=== Selected passage ===

[Sca-cooks] sugar substitute for wine making?

Phil Troy/ G. Tacitus Adamantius adamantius.magister at verizon.net
Sun Aug 18 20:48:28 PDT 2002


Also sprach Sue Clemenger:
>I don't *think* so...AFAIK, they just taste sweet.  Something like
>Nutrasweet (isn't that the one that's got the same calories as sugar but
>is many, many times sweeter) might theoretically work, but that might
>make your beverage unpalatably sweet.
>I don't recall adding sugar to the wine I've made--think the
>yeast-beasties live off the natural sugars in the ingredients.
>--maire

This post sort of brings out some ambiguities in the original
question. Now, I'm really not sure what fermentation process we're
talking about here.

===

> _Assignment 1_: Copy out the records from their first line up to and including the line with "All Rights Reserved.", leaving out the pictures.

=== Records supplied ===

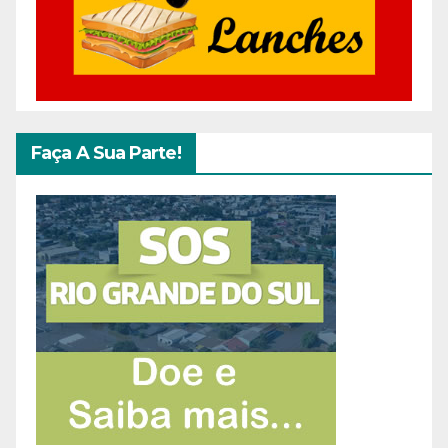
Faça A Sua Parte!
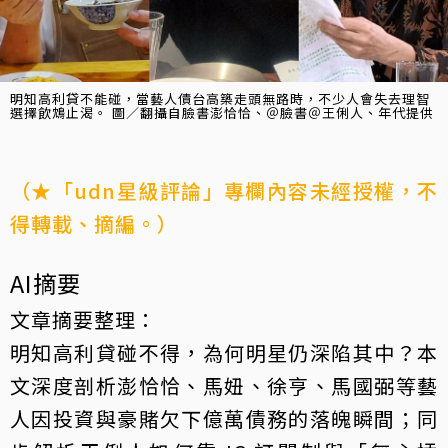
明知高利貸不能碰，當藝人債台高築走頭無路時，不少人會失去理智
選擇飲鴆止渴。 圖／翻攝自臉書澎恰恰、＠臉書＠王俐人、年代提供
（★「udn星級評論」專欄內容未經授權，不
得轉載、摘編。）
AI摘要
文章摘要整理：
明知高利貸碰不得，為何明星仍深陷其中？本
文深度剖析澎恰恰、馬妞、徐亨、馬國弼等藝
人因投資與豪賭欠下億萬債務的落魄瞬間；同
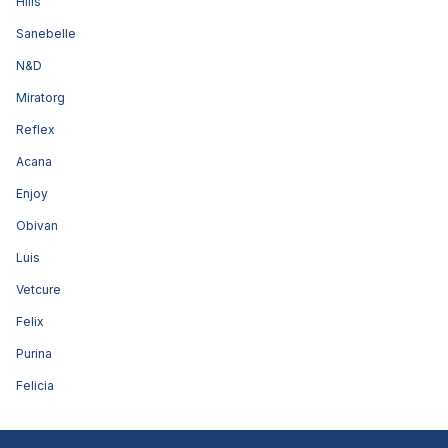
Hills
Sanebelle
N&D
Miratorg
Reflex
Acana
Enjoy
Obivan
Luis
Vetcure
Felix
Purina
Felicia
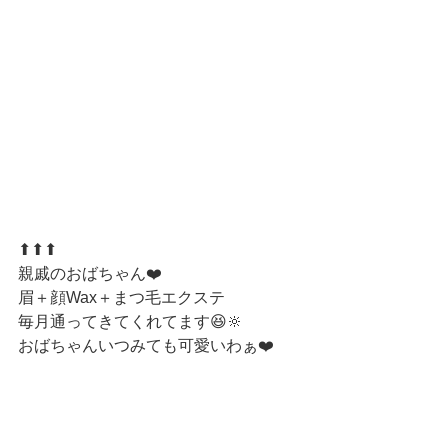
⬆︎⬆︎⬆︎
親戚のおばちゃん❤️ 
眉＋顔Wax＋まつ毛エクステ
毎月通ってきてくれてます😆🔆
おばちゃんいつみても可愛いわぁ❤️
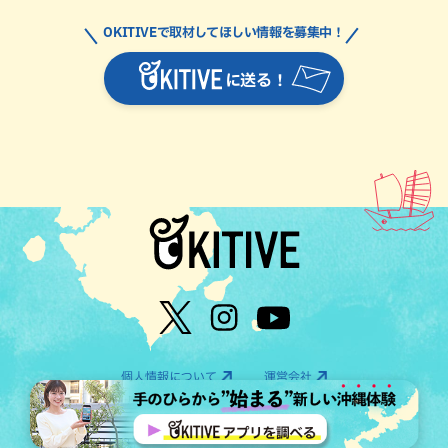
OKITIVEで取材してほしい情報を募集中！
に送る！
個人情報について
運営会社
©OTV CO.,LTD All Rights Reserved.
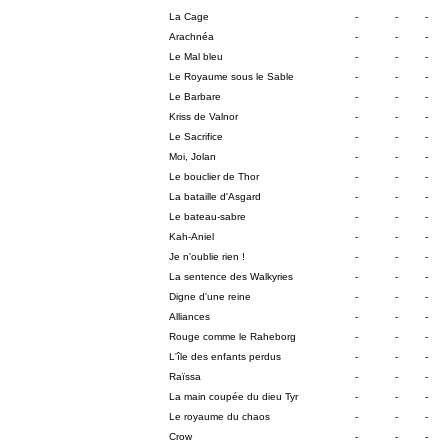
La Cage
-
-
-
Arachnéa
-
-
-
Le Mal bleu
-
-
-
Le Royaume sous le Sable
-
-
-
Le Barbare
-
-
-
Kriss de Valnor
-
-
-
Le Sacrifice
-
-
-
Moi, Jolan
-
-
-
Le bouclier de Thor
-
-
-
La bataille d'Asgard
-
-
-
Le bateau-sabre
-
-
-
Kah-Aniel
-
-
-
Je n'oublie rien !
-
-
-
La sentence des Walkyries
-
-
-
Digne d'une reine
-
-
-
Alliances
-
-
-
Rouge comme le Raheborg
-
-
-
L'île des enfants perdus
-
-
-
Raïssa
-
-
-
La main coupée du dieu Tyr
-
-
-
Le royaume du chaos
-
-
-
Crow
-
-
-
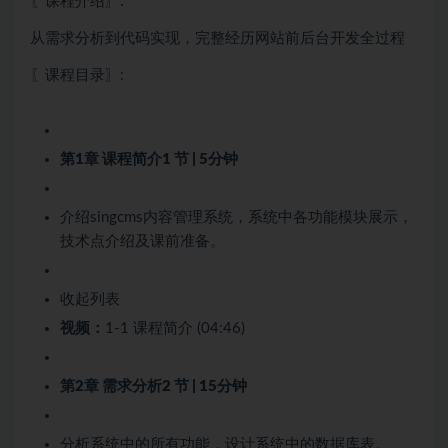
〖课程介绍〗:
从需求分析到代码实现，完整经历网站前后台开发全过程
〖课程目录〗:
第1章 课程简介
1 节 | 5分钟
介绍singcms内容管理系统，系统中各功能模块展示，
技术点介绍及课前准备。
收起列表
视频：
1-1 课程简介 (04:46)
第2章 需求分析
2 节 | 15分钟
分析系统中的所有功能，设计系统中的数据库表。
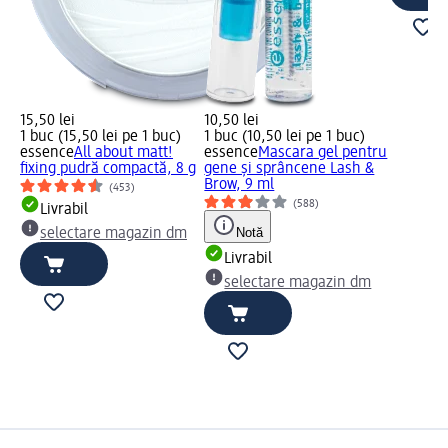
15,50 lei
10,50 lei
1 buc (15,50 lei pe 1 buc)
1 buc (10,50 lei pe 1 buc)
essence
All about matt!
essence
Mascara gel pentru
fixing pudră compactă, 8 g
gene și sprâncene Lash &
Brow, 9 ml
(453)
(588)
Livrabil
Notă
selectare magazin dm
Livrabil
selectare magazin dm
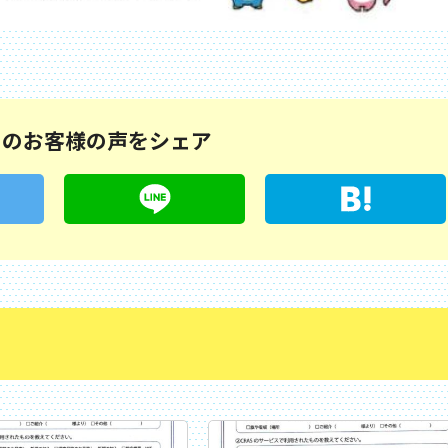
このお客様の声をシェア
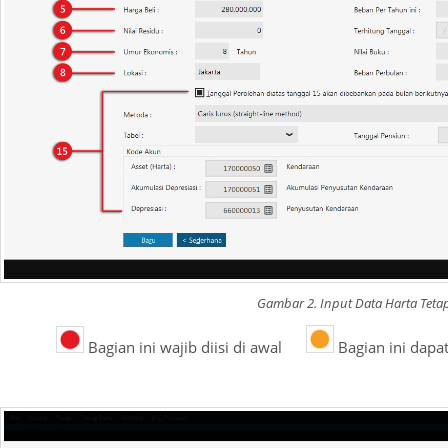
Gambar 2. Input Data Harta Teta
Bagian ini wajib diisi di awal
Bagian ini dapa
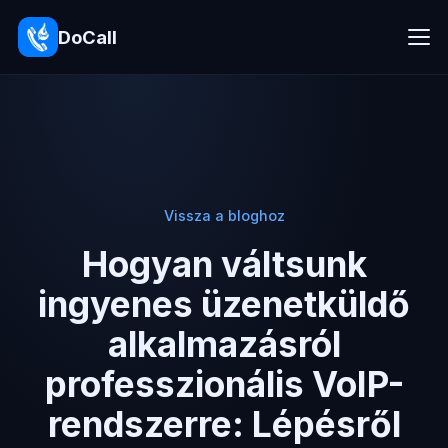
DoCall
Vissza a bloghoz
Hogyan váltsunk
ingyenes üzenetküldő
alkalmazásról
professzionális VoIP-
rendszerre: Lépésről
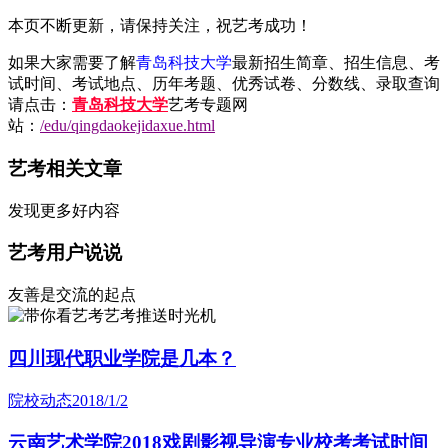
本页不断更新，请保持关注，祝艺考成功！
如果大家需要了解
青岛科技大学
最新招生简章、招生信息、考
试时间、考试地点、历年考题、优秀试卷、分数线、录取查询
请点击：
青岛科技大学
艺考专题网
站：
/edu/qingdaokejidaxue.html
艺考相关文章
发现更多好内容
艺考用户说说
友善是交流的起点
艺考推送时光机
四川现代职业学院是几本？
院校动态
2018/1/2
云南艺术学院2018戏剧影视导演专业校考考试时间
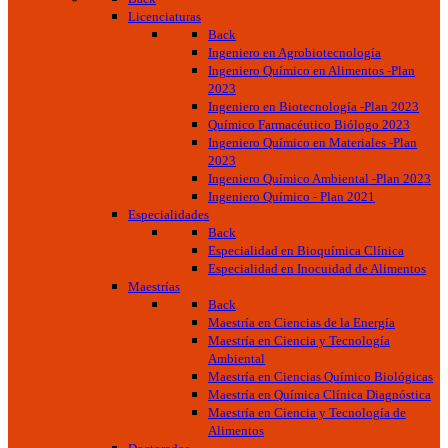
Licenciaturas
Back
Ingeniero en Agrobiotecnología
Ingeniero Químico en Alimentos -Plan
2023
Ingeniero en Biotecnología -Plan 2023
Químico Farmacéutico Biólogo 2023
Ingeniero Químico en Materiales -Plan
2023
Ingeniero Químico Ambiental -Plan 2023
Ingeniero Químico - Plan 2021
Especialidades
Back
Especialidad en Bioquímica Clínica
Especialidad en Inocuidad de Alimentos
Maestrías
Back
Maestría en Ciencias de la Energía
Maestría en Ciencia y Tecnología
Ambiental
Maestría en Ciencias Químico Biológicas
Maestría en Química Clínica Diagnóstica
Maestría en Ciencia y Tecnología de
Alimentos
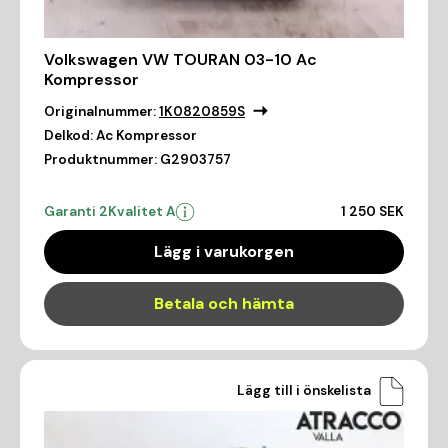
Volkswagen VW TOURAN 03-10 Ac
Kompressor
Originalnummer:
1K0820859S
Delkod:
Ac Kompressor
Produktnummer:
G2903757
Garanti 2
Kvalitet A
1 250 SEK
Lägg i varukorgen
Betala och hämta
Lägg till i önskelista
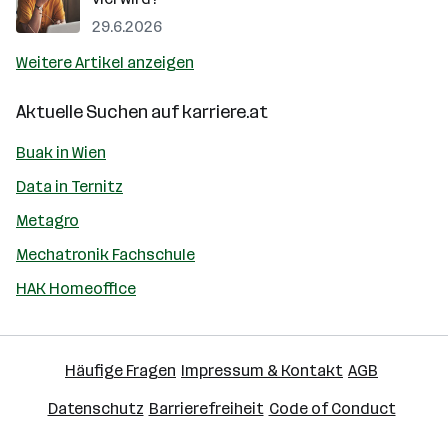
29.6.2026
Weitere Artikel anzeigen
Aktuelle Suchen auf
karriere.at
Buak in Wien
Data in Ternitz
Metagro
Mechatronik Fachschule
HAK Homeoffice
Häufige Fragen
Impressum & Kontakt
AGB
Datenschutz
Barrierefreiheit
Code of Conduct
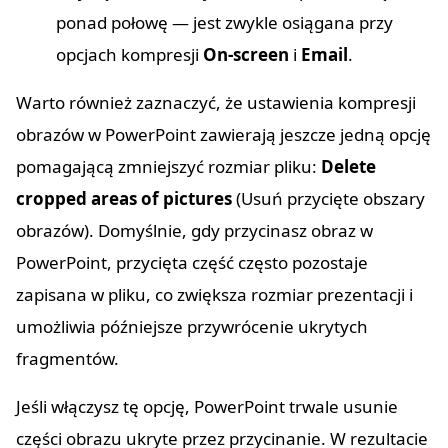
ponad połowę — jest zwykle osiągana przy
opcjach kompresji
On-screen
i
Email
.
Warto również zaznaczyć, że ustawienia kompresji
obrazów w PowerPoint zawierają jeszcze jedną opcję
pomagającą zmniejszyć rozmiar pliku:
Delete
cropped areas of pictures
(Usuń przycięte obszary
obrazów). Domyślnie, gdy przycinasz obraz w
PowerPoint, przycięta część często pozostaje
zapisana w pliku, co zwiększa rozmiar prezentacji i
umożliwia późniejsze przywrócenie ukrytych
fragmentów.
Jeśli włączysz tę opcję, PowerPoint trwale usunie
części obrazu ukryte przez przycinanie. W rezultacie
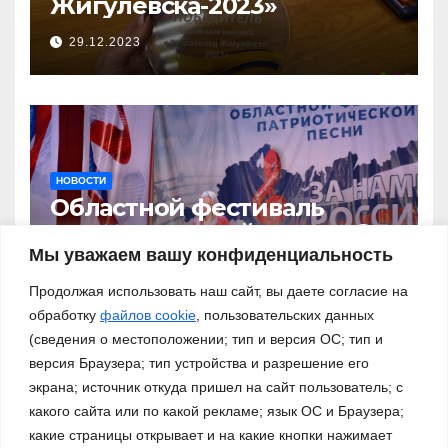
Жигулёвска-2023»
29.12.2023
НОВОСТИ
Областной фестиваль
патриотической песни «За
нами – Россия!»
Мы уважаем вашу конфиденциальность
03.11.2023
Продолжая использовать наш сайт, вы даете согласие на
обработку
файлов cookie
, пользовательских данных
(сведения о местоположении; тип и версия ОС; тип и
версия Браузера; тип устройства и разрешение его
экрана; источник откуда пришел на сайт пользователь; с
какого сайта или по какой рекламе; язык ОС и Браузера;
какие страницы открывает и на какие кнопки нажимает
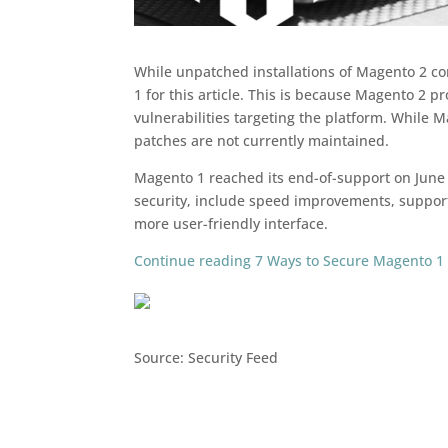
While unpatched installations of Magento 2 co
1 for this article. This is because Magento 2
vulnerabilities targeting the platform. While 
patches are not currently maintained.
Magento 1 reached its end-of-support on June
security, include speed improvements, support
more user-friendly interface.
Continue reading 7 Ways to Secure Magento 1 a
Source: Security Feed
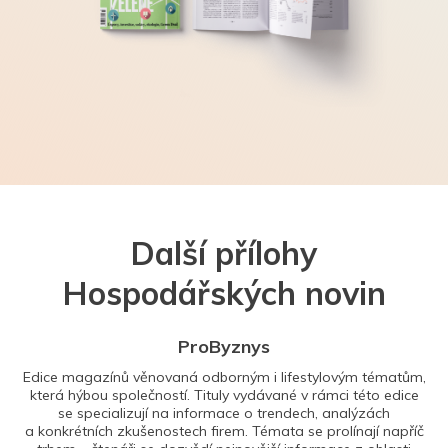
Další přílohy
Hospodářských novin
ProByznys
Edice magazínů věnovaná odborným i lifestylovým tématům,
která hýbou společností. Tituly vydávané v rámci této edice
se specializují na informace o trendech, analýzách
a konkrétních zkušenostech firem. Témata se prolínají napříč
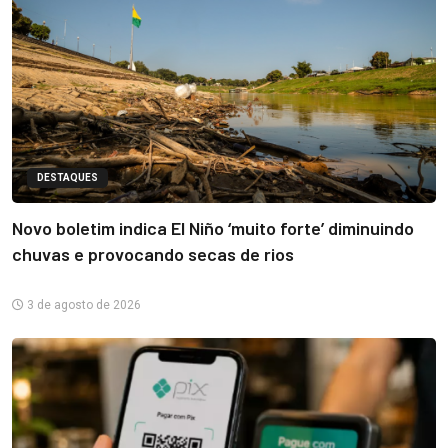
DESTAQUES
Novo boletim indica El Niño ‘muito forte’ diminuindo
chuvas e provocando secas de rios
3 de agosto de 2026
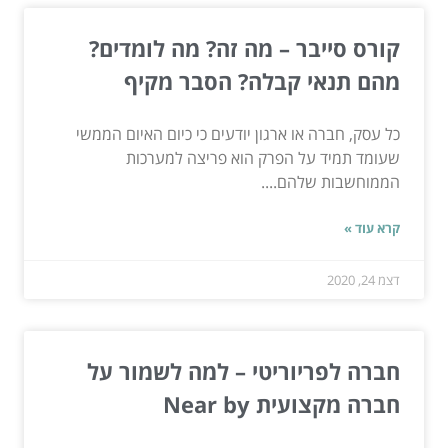
קורס סייבר – מה זה? מה לומדים?
מהם תנאי קבלה? הסבר מקיף
כל עסק, חברה או ארגון יודעים כי כיום האיום הממשי
שעומד תמיד על הפרק הוא פריצה למערכות
הממוחשבות שלהם....
קרא עוד »
דצמ 24, 2020
חברה לפריוריטי – למה לשמור על
חברה מקצועית Near by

===

> _Assignment 2_:
Answer these about the mailing-list post on sugar substitutes for wine making:
(a) What does the quoted message say Nutrasweet might do to the beverage?
(b) In the quoted message, what do the yeast live off?
(c) What does the reply say its writer is not sure about?

> _Worked solution 1_:
Faça A Sua Parte!
明知高利貸不能碰，當藝人債台高築走頭無路時，不少人會失去理智
選擇飲鴆止渴。 圖／翻攝自臉書澎恰恰、＠臉書＠王俐人、年代提供
（★「udn星級評論」專欄內容未經授權，不
得轉載、摘編。）
AI摘要
文章摘要整理：
明知高利貸碰不得，為何明星仍深陷其中？本
文深度剖析澎恰恰、馬妞、徐亨、馬國弼等藝
人因投資與豪賭欠下億萬債務的落魄瞬間；同
Hills
Sanebelle
N&D
Miratorg
Reflex
Acana
Enjoy
Obivan
Luis
Vetcure
Felix
Purina
Felicia
⬆︎⬆︎⬆︎
親戚のおばちゃん❤️ 
眉＋顔Wax＋まつ毛エクステ
毎月通ってきてくれてます😆🔆
おばちゃんいつみても可愛いわぁ❤️
OKITIVEで取材してほしい情報を募集中！
に送る！
個人情報について
運営会社
©OTV CO.,LTD All Rights Reserved.

> _Worked solution 2_:
(a) It might make the beverage unpalatably sweet.
(b) The natural sugars in the ingredients.
(c) What fermentation process is being talked about.